A lot of technical teams accept alert fatigue as a natural side effect of monitoring. In reality, the issue is usually not tooling — it is a leadership design problem. A noisy alert stream comes out of the combination of unclear service ownership, weak incident classification, missing feedback loops, and unmeasured on-call load. For a tech lead, the real job — before reducing alert count — is building an operating model that ties this signal stream to team learning.

Why is alert fatigue a cultural symptom?
Alert fatigue usually opens with one sentence: “Let’s just silence this one too.” Short term it feels like relief. Long term it makes system behavior more opaque. Because the real questions producing the noise stay on the table:
- Which alarm actually represents user impact?
- Which alarm is just repeating a technical symptom?
- Which alarm has a clear owner?
- Which alarm, when it closes, completes an actual learning loop?
Without answers, the problem is no longer just a threshold value. The problem is that observability signals are not wired into the operating model.
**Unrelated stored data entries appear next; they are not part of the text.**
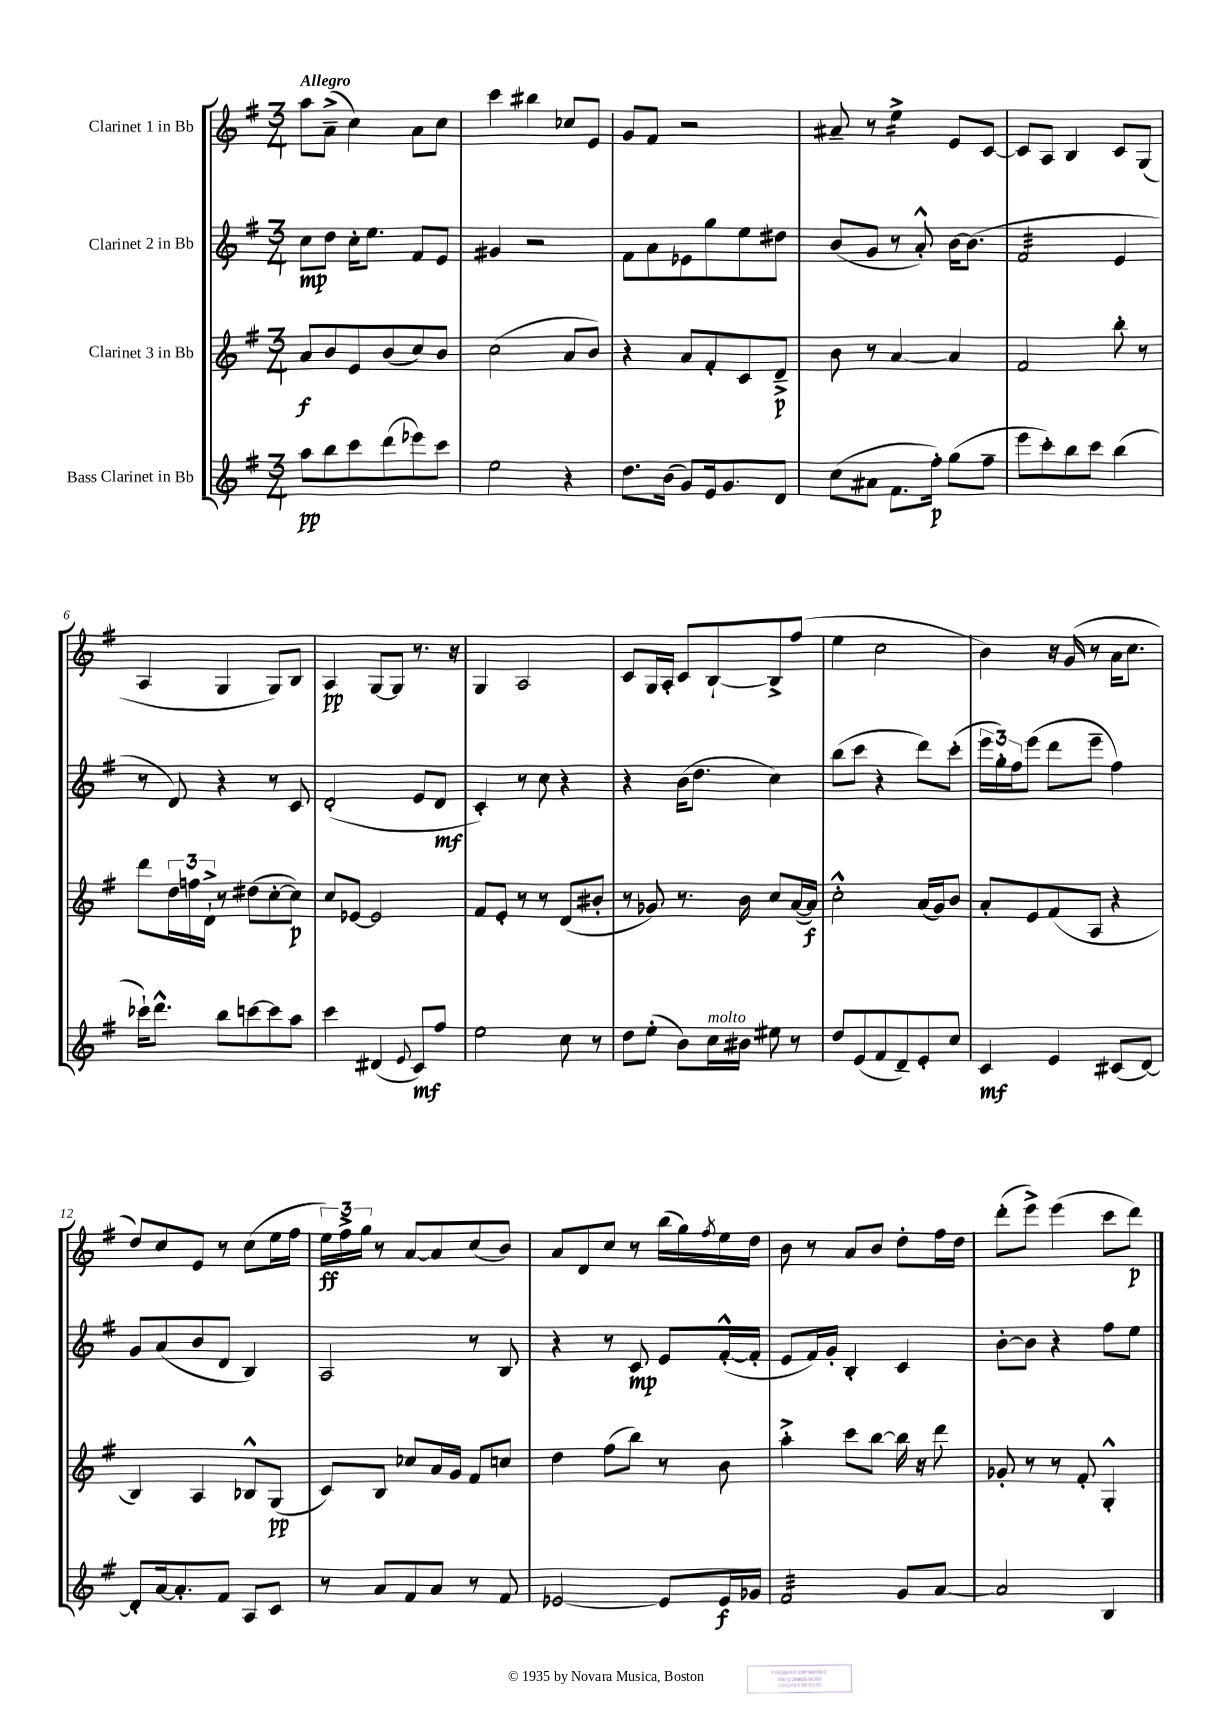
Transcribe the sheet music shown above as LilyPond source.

<<
\new StaffGroup <<
\new Staff = "s0" \with { instrumentName = "Clarinet 1 in Bb" } {
    \clef treble \key g \major \numericTimeSignature \time 3/4 \tempo "Allegro"
    a''8 a'8--->( c''4) a'8 c''8 |
    c'''4 bis''4 ces''8 e'8 |
    g'8 fis'8 r2 |
    ais'8-- r8 e''4:16-> e'8 c'8~ |
    c'8 a8 b4 c'8 g8( |
    a4 g4 g8) b8 |
    a4\pp g8~ g8 r8. r16 |
    g4 a2 |
    c'8 g16 a16-. c'8 b8~-! b8-> fis''8( |
    e''4 c''2 |
    b'4) r16 g'16( r8 a'16 c''8. |
    d''8) c''8 e'8 r8 c''8( e''16 fis''16 |
    \tuplet 3/2 { e''16\ff) fis''16-> g''16 } r8 a'8~ a'8 c''8( b'8) |
    a'8 d'8 c''8 r8 b''16( g''16) \acciaccatura { fis''8 } e''16 d''16 |
    b'8 r8 a'8 b'8 d''8-. fis''16 d''16 |
    d'''8-.( e'''8->) e'''4( c'''8 d'''8\p) \bar "|." |
}
\new Staff = "s1" \with { instrumentName = "Clarinet 2 in Bb" } {
    \clef treble \key g \major \numericTimeSignature \time 3/4
    c''8\mp d''8 c''16-. e''8. fis'8 e'8 |
    gis'4 r2 |
    fis'8 a'8 ees'8 g''8 e''8 dis''8 |
    b'8( g'8 r8 a'8-.-^) b'16~ b'8.( |
    fis'2:32 e'4 |
    r8 d'8) r4 r8 c'8 |
    d'2-.( e'8 d'8\mf |
    c'4-.) r8 c''8 r4 |
    r4 b'16( d''8. c''4) |
    b''8( c'''8 r4 d'''8) c'''8-.( |
    \tuplet 3/2 { e'''16 g''16-.) fis''16 } e'''8( d'''8 e'''8-- fis''4) |
    g'8 a'8( b'8 d'8 b4) |
    a2 r8 b8 |
    r4 r8 c'8\mp e'8 fis'16~-.-^( fis'16-. |
    e'8 fis'16) g'16-. b4-. c'4 |
    b'8~-. b'8 r4 fis''8 e''8 \bar "|." |
}
\new Staff = "s2" \with { instrumentName = "Clarinet 3 in Bb" } {
    \clef treble \key g \major \numericTimeSignature \time 3/4
    a'8\f b'8 e'8 b'8( c''8) b'8 |
    c''2( a'8 b'8) |
    r4 a'8 fis'8-. c'8 d'8--->\p |
    b'8 r8 a'4~ a'4 |
    fis'2 b''8-. r8 |
    d'''8 \tuplet 3/2 { d''16 f''16 d'16-!-> } r8 dis''8( c''8~-. c''8\p) |
    c''8 ees'8~ ees'2 |
    fis'8 e'8-. r8 r8 d'8( bis'8-. |
    r8 ges'8) r8. b'16 c''8 a'16~( a'16\f) |
    c''2-.-^ a'16( g'16) b'8 |
    a'8-. e'8 fis'8( a8 r4 |
    b4) a4 bes8-^ g8\pp( |
    c'8) b8 ces''8 a'16 g'16 fis'8 c''8 |
    d''4 fis''8( b''8) r8 b'8 |
    a''4-.-> c'''8 b''8~ b''16 r16 d'''8 |
    ges'8-. r8 r8 fis'8-. g4-.-^ \bar "|." |
}
\new Staff = "s3" \with { instrumentName = "Bass Clarinet in Bb" } {
    \clef treble \key g \major \numericTimeSignature \time 3/4
    a''8\pp b''8 c'''8 d'''8( ees'''8) c'''8 |
    e''2 r4 |
    d''8. b'16( g'8) e'16 g'8. d'8 |
    c''8( ais'8 fis'8. fis''16-.\p) g''8( fis''8-- |
    e'''8 c'''8-.) b''8 c'''8 b''4( |
    ces'''16-!) d'''8.-^ b''8 c'''8~ c'''8 a''8 |
    c'''4 dis'4( \appoggiatura { e'8 } c'8\mf) fis''8 |
    e''2 c''8 r8 |
    d''8 e''8-.( b'8) c''16^\markup { \italic "molto" } bis'16 eis''8 r8 |
    d''8 e'8( fis'8 d'8--) e'8-. c''8 |
    c'4\mf e'4 cis'8( d'8~) |
    d'8-. a'16~ a'8.-. fis'8 a8 c'8 |
    r8 a'8 fis'8 a'8 r8 fis'8 |
    ees'2~ ees'8 ees'16\f ges'16 |
    fis'2:32 g'8 a'8~ |
    a'2 b4 \bar "|." |
}
>>
>>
The right question: not how many alarms, but what changes after one
In comparable teams, the useful approach is this: do not make alarm volume the headline metric. Some periods, an increase in alarms is even healthy — a new service launches, a new error class becomes visible, a new SLO starts being tracked. What matters is what happens after the alarm.
A good tech lead enforces this flow for every alarm class:
- Was the alarm seen?
- Did the right team engage?
- Was the impact level classified correctly?
- Was a permanent improvement ticket opened?
- When the same alarm fires again, does the team carry less cognitive load?
Without that flow, the alarm can close while the organization remains unchanged.
Split the alert portfolio into three buckets
If you apply the same governance to every alarm rule, the result is either heavy bureaucracy or uncontrolled growth. In practice, three buckets are enough:
- Action alarm: the on-call team is expected to respond within a defined window.
- Awareness alarm: no immediate response needed, but it feeds the team’s rhythm.
- Engineering alarm: signals a trend, quality, or capacity issue and belongs in the work plan.
This split unlocks an important kind of relief. You no longer have to turn every signal into a 2 AM page. And you do not make production behavior invisible either.
Measure on-call load by error class, not service
Most teams measure on-call load by pages-per-person. That is not enough. Two teams getting the same number of pages can drain at very different rates — because the context is weak, the resolution paths are scattered, or the same root cause keeps appearing through different alarms.
A more useful model is to classify alarms along these lines:
- Known with a runbook
- Known but with a manual action
- Unknown and requiring investigation
- False positive or low-value
Once that visibility exists, the tech lead sees more clearly which investment will actually reduce on-call load. Sometimes you do not need new tooling — merging two alarms, standardizing one field, or simplifying a decision tree is enough.
How do you run a learning loop?
Teams that reduce alert fatigue do not run an alarm review meeting; they build an alarm learning cadence. The distinction matters. Reviews tend to audit the past. A learning cadence reduces future cognitive load.
The framework I recommend looks like this:
- Every week, the top 10 most frequent alarms are inspected.
- For each alarm, user impact, response time, and reason for repetition are tagged.
- Permanent actions are split into three classes: remove, merge, strengthen.
- The following week, what actually changed is measured.
The aim here is not blame-finding. The aim is converting noise into organizational learning.
Which metrics should a tech lead watch?
Alarm count alone is misleading. A better dashboard:
- False-positive rate per action alarm
- Time from alarm to first meaningful action
- Repeat-alarm rate from the same root cause
- Percentage of alarms with an updated runbook
- Open actions carried per person after on-call handover
These metrics tell you not just whether the team is keeping operations alive, but whether operations are teaching the team anything.
Where does tension between product and platform teams show up?
Alert fatigue often grows because the platform team feels the noise while the product team feels the inefficacy. Platform side says, “we get too many pages”; product side replies, “but the issues are real.” Both can be right at the same time. The lead’s job is to translate that tension into a shared risk language.
For instance, a high-latency alarm can be split as follows:
- If there is customer impact, it is an action alarm
- If only an internal service queue is growing, it is an engineering alarm
- If it is expected fluctuation during deploy, it is an awareness alarm
The same signal can flow through different operational paths depending on context. What sets that up is the design quality of the technical leadership.
Conclusion
Alert fatigue may look like an observability tooling problem, but in practice it is a problem of the team’s learning economy. When the tech lead reorganizes the alarm portfolio along risk, action, and learning, both on-call health and incident quality lift. Real success is not a quieter system — it is a team layout that produces more meaningful signals and runs a little lighter after every event.